Jenson Button still in talks over Formula 1 future

Jenson Button remained tight-lipped about his Formula One future amid reports he would announce his retirement from the sport in Japan.

Jenson Button still in talks over Formula 1 future

Jenson Button remained tight-lipped about his Formula One future amid reports he would announce his retirement from the sport in Japan.

The 2009 world champion hinted after the last race in Singapore that he may end his 16-year career in motor racing’s elite category after he failed to reach the chequered flag.

But quizzed on his future in Japan, Button, in the midst of a lacklustre campaign, said he could not comment on his whereabouts for next season.

“I can’t give you anything else since the last race,” said Button. “There is no more information to give you so you are going to have to wait a little while, I am sorry to say.

“We are in good talks, the team and myself, and that is it.”
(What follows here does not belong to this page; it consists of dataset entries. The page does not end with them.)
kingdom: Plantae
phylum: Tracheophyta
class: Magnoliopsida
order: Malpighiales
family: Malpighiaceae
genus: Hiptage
Button has scored only six points from 13 races with McLaren's renewed Honda relationship having long since descended into a farce.

Speaking after he retired with a gearbox failure in Singapore, Button said: ’The joy you get is competing. It’s about fighting at the front. It’s about the possibility of standing on top of the podium. That’s the joy of Formula One.”

It appeared to be the biggest hint year that Button would not extend his career, which has yielded 281 grands prix, 15 victories, and one world championship, into a 17th season.

But ahead of this week’s Japanese Grand Prix, the 35-year-old, who has been linked with a move to the World Endurance Championship, as former Red Bull racer Mark Webber did in 2014, and a career in television as a new presenter of Top Gear, said: “There are so many possibilities about what can happen next year - so many possibilities, but I have got nothing else for you I am sorry to say.

“I do not think any driver has joy when they are not fighting for victories and that is what we are here to do, the challenge of fighting at the front and the possibility of fighting at the front.

“I don’t like finishing 14th. I don’t like finishing 10th. That is not what gives me joy and that is not what excites me.

“But there are so many other things that if they work in your favour, if you see a future, there is the possibility of joy coming back and that is exciting. That is a challenge but after the Singapore Grand Prix I was not joyful.”